Research issued by Boston Consulting Group shows that it is indeed hard to stay on top. Each year, the consultancy ranks the top ten value creators—large cap stocks that have generated the best total shareholder return. Performance is measured by using a combination of share price gains and dividend yield over a five-year period.
Of the 89 companies that have appeared in the top 10 since BCG started publishing the rankings in 1999, more than half appeared on the list just once. Only 19 companies, or 21%, were able to appear for three years or more.
“Over time, companies tend to fade to average market performance,” BCG senior partner Jeffrey Kotzen said. “To become a top value creator—the kind that wins a place in our top-10 rankings—a company must massively exceed investors’ expectations.”
Pharmaceutical companies dominated this year’s list, taking four of the 10 spots, including the top three.
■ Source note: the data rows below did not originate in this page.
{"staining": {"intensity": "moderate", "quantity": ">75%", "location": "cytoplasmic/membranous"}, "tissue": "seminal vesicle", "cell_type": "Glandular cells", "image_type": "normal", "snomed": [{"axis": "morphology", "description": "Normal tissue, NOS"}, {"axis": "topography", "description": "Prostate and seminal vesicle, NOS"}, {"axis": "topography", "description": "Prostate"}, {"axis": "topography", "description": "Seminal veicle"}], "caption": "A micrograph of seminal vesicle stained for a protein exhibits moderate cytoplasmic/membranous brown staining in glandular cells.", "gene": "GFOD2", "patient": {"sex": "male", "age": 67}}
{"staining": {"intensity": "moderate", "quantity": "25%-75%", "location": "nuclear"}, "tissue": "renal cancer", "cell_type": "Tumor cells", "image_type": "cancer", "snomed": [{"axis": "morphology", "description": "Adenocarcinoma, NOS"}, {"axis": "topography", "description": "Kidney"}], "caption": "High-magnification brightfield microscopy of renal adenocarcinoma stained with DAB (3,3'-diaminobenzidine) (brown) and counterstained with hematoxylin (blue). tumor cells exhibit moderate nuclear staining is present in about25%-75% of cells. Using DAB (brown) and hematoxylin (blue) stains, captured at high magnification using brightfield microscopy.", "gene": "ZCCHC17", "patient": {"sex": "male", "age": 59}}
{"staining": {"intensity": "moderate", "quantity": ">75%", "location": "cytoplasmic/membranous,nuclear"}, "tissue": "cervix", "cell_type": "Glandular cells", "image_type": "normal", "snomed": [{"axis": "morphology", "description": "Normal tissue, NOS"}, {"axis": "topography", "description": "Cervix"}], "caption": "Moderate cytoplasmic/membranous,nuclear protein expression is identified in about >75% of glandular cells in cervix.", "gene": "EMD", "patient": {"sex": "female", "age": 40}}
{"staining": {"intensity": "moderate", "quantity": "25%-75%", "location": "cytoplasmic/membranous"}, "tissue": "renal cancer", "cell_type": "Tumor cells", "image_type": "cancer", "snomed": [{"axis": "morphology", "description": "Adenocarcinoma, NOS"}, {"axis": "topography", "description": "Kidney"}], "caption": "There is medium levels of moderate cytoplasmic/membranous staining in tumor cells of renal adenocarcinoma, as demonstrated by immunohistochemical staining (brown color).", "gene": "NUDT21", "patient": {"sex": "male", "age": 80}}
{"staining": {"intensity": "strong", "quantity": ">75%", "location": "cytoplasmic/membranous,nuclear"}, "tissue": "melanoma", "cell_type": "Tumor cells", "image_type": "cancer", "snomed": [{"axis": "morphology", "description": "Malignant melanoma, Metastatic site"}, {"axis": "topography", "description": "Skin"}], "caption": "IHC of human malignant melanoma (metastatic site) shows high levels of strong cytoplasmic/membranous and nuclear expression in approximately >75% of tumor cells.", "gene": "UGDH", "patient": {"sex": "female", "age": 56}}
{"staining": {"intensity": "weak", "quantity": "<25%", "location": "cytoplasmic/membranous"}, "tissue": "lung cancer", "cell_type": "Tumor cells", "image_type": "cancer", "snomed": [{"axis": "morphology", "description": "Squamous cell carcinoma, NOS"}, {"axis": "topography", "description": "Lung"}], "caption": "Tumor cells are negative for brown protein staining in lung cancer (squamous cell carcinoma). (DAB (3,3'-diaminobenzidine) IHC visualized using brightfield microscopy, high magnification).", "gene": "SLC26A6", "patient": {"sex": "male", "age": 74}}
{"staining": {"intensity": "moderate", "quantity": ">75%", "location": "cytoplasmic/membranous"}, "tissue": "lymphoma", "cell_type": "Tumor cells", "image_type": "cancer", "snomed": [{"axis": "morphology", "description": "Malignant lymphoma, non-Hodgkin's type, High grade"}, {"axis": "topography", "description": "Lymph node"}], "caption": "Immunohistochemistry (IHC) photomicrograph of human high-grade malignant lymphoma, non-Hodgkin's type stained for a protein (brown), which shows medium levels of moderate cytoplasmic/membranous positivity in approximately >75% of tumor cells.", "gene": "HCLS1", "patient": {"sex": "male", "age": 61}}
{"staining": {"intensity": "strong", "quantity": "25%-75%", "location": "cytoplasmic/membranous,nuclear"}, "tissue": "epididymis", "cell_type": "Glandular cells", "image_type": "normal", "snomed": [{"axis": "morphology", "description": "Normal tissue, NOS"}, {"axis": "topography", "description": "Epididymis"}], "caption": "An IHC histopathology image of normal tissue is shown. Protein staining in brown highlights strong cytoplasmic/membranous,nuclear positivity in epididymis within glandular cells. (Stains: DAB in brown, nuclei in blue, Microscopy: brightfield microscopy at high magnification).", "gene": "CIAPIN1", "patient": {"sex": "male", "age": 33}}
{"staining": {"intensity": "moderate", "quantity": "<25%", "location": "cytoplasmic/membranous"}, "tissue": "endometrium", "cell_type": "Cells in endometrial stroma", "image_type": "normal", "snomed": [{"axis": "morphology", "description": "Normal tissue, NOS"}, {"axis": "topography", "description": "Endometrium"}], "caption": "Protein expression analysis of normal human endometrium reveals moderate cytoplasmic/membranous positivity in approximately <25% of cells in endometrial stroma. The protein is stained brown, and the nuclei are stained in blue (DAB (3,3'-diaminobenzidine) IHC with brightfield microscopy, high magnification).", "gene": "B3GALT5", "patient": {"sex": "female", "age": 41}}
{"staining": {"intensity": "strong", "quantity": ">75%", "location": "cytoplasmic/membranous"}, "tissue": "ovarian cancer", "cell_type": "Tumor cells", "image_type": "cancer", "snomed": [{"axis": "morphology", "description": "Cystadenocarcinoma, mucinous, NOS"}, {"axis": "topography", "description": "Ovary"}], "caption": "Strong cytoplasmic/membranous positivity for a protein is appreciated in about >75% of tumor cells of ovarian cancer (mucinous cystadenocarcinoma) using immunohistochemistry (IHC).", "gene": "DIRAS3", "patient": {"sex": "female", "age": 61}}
Regeneron Pharmaceuticals was first, followed by Allergen and Gilead Sciences. Other notable companies that made the cut included Visa, at number five, and Netflix, at number eight.
There are plenty of ways that CEOs can attempt to stay buoyant. Chief among them is investing profits back into R&D and talent to keep existing products competitive and explore new frontiers.
But BCG suggests that leaders may also want to consider taking a more active approach to portfolio management to reshape their businesses and start anew. In any case, it argues the need to map out potential divestments or spin-offs has never been greater, given the rise of activist investors.
“In our experience, many senior executive teams are comfortable with the businesses they currently own simply because they have “always” owned them,” BCG said. “They focus on being good operators of the current portfolio—running those businesses, making them better, and meeting plans—rather than savvy investors of corporate assets.”
Many of the companies that have consistently appeared in BCG’s top 10 list of value creators have put the continual reshaping of their portfolio at the center of their value creation strategies.
Bristol Myers Squibb, for example, consistently exceeded investor expectations, in part, by transforming itself from a diversified healthcare company into a biopharma specialist focused on treatments for afflictions including cancer, AIDS and cardiovascular disease.